The Oxford English Dictionary defines the word in this vein – “An establishment, organization, or association, instituted for the promotion of some object, esp. one of public or general utility, religious, charitable, educational, etc.” – and cites one of the earliest usage of this denotation in Francis Atterbury’s Easter sermon at St. Bridget’s Church in 1707: “Particularly Theſe, of which you have an account, are such Wiſe, ſuch Rational, ſuch Beneficial Inſtitutions, that it is impoſſible for a Good Man to hear them repreſented, without wiſhing them all manner of Succeſs; and impoſſible for one, that is both Rich and Good, not to contribute to it. To relieve the helpleſs Poor; to make ſturdy Vagrants help themselves; to hinder idle Hands from being miſchievous to the Common-wealth; nay, to employ them ſo, that they may be of publick Service” (14-15; emphasis mine).
“Jacobites” by John Pettie (1874) via Wikimedia Commons
Atterbury, an Angelicin bishop who lived during the reign of Queen Anne, was a talented polemicist. He was also a Jacobite and the titular leader of the Atterbury Plot of 1721 to restore the House of Stuart, which resulted in his exile under King George I. While delivered over a decade before the plot, Atterbury’s high praise of “Beneficial Inſtitutions” in his Easter sermon politically aligns with an important faction of Jacobites who later advocated for Christian socialism and called for a return to the Stuarts’ patronage of learning and the arts. Perhaps not coincidentally, Atterbury was an accomplished man of letters. He was a friend of satirist Jonathan Swift, founder of The Spectator magazine Joseph Addison, and poet Alexander Pope, to whom Atterbury often was a preferred editor. Pope even testified at Atterbury’s public trial following the plot, and although he chose to secretly correspond with Atterbury out of self-preservation after the bishop’s imprisonment and exile, he wrote the epitaph for Atterbury upon his death in 1732 (Jones 893): “Is there on earth one Care, one Wish beside? / Yes—Save my country, Heav’n, / —He said, and dy’d” (7-8).
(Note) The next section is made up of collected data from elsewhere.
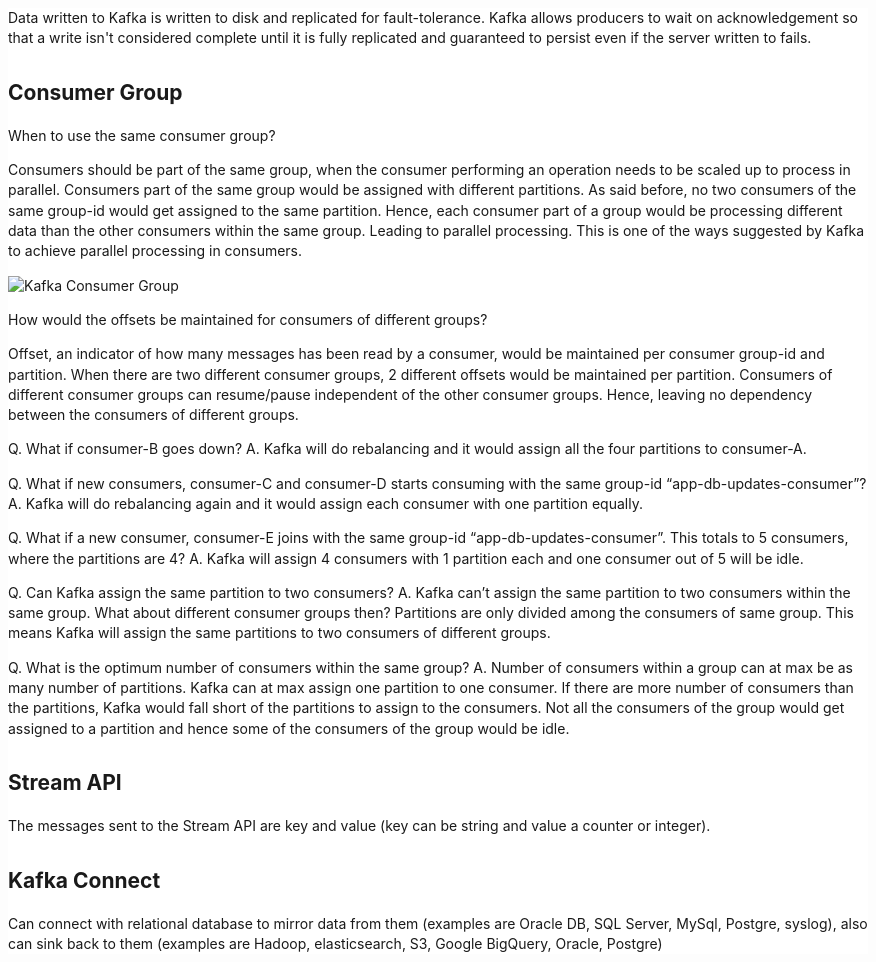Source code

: Data written to Kafka is written to disk and replicated for fault-tolerance. Kafka allows producers to wait on acknowledgement so that a write isn't considered complete until it is fully replicated and guaranteed to persist even if the server written to fails.

## Consumer Group

When to use the same consumer group?

Consumers should be part of the same group, when the consumer performing an operation needs to be scaled up to process in parallel. Consumers part of the same group would be assigned with different partitions. As said before, no two consumers of the same group-id would get assigned to the same partition. Hence, each consumer part of a group would be processing different data than the other consumers within the same group. Leading to parallel processing. This is one of the ways suggested by Kafka to achieve parallel processing in consumers.

![Kafka Consumer Group](../../images/kafka_consumer_group.png)

How would the offsets be maintained for consumers of different groups?

Offset, an indicator of how many messages has been read by a consumer, would be maintained per consumer group-id and partition. When there are two different consumer groups, 2 different offsets would be maintained per partition. Consumers of different consumer groups can resume/pause independent of the other consumer groups. Hence, leaving no dependency between the consumers of different groups.

Q. What if consumer-B goes down?
A. Kafka will do rebalancing and it would assign all the four partitions to consumer-A.

Q. What if new consumers, consumer-C and consumer-D starts consuming with the same group-id “app-db-updates-consumer”?
A. Kafka will do rebalancing again and it would assign each consumer with one partition equally.

Q. What if a new consumer, consumer-E joins with the same group-id “app-db-updates-consumer”. This totals to 5 consumers, where the partitions are 4?
A. Kafka will assign 4 consumers with 1 partition each and one consumer out of 5 will be idle.

Q. Can Kafka assign the same partition to two consumers?
A. Kafka can’t assign the same partition to two consumers within the same group. What about different consumer groups then? Partitions are only divided among the consumers of same group. This means Kafka will assign the same partitions to two consumers of different groups.

Q. What is the optimum number of consumers within the same group?
A. Number of consumers within a group can at max be as many number of partitions. Kafka can at max assign one partition to one consumer. If there are more number of consumers than the partitions, Kafka would fall short of the partitions to assign to the consumers. Not all the consumers of the group would get assigned to a partition and hence some of the consumers of the group would be idle.

## Stream API

The messages sent to the Stream API are key and value (key can be string and value a counter or integer).

## Kafka Connect

Can connect with relational database to mirror data from them (examples are Oracle DB, SQL Server, MySql, Postgre, syslog), also can sink back to them (examples are Hadoop, elasticsearch, S3, Google BigQuery, Oracle, Postgre)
The episode as it is summarized here massively simplifies the historiographic significance of Atterbury’s interwoven careers as a political activist and a member of the British literary community. Atterbury was an appointed royal chaplain and then a chief adviser on ecclesiastical matters to Anne when he was developing friendships with his writerly colleagues – but his later mission of “bringing down the Hanoverian regime and restoring the Stuart monarchy” was factional and hazardous for his friends, especially Pope (Jones 892). To this extent, Atterbury’s story isn’t a perfect allegory for the deep relationship that exists between authors and institutions. But nevertheless, it remains an interesting fact that one of the earliest records of the word “institution” is historically linked to the institutional patronage of literary genius, and perhaps this etymological connection is meaningful.
‡
Jones, Tom. “Pope and the Ends of History: Faction, Atterbury, and Clarendon’s ‘History of the Rebellion.’” Studies in Philology, vol. 110, no. 4, University of North Carolina Press, 2013, pp. 880–902, http://www.jstor.org/stable/24392064.
Morris, Ian. “Is There a Future for the Literary Magazine in America?” Creative Nonfiction, no. 38, Creative Nonfiction Foundation, 2010, pp. 17–19, http://www.jstor.org/stable/44364596.
Scott, Samuel. A View of Alexander Pope’s Villa, Twickenham, on the Banks of the Thames. Circa 1759. Cover art via Wikimedia Commons.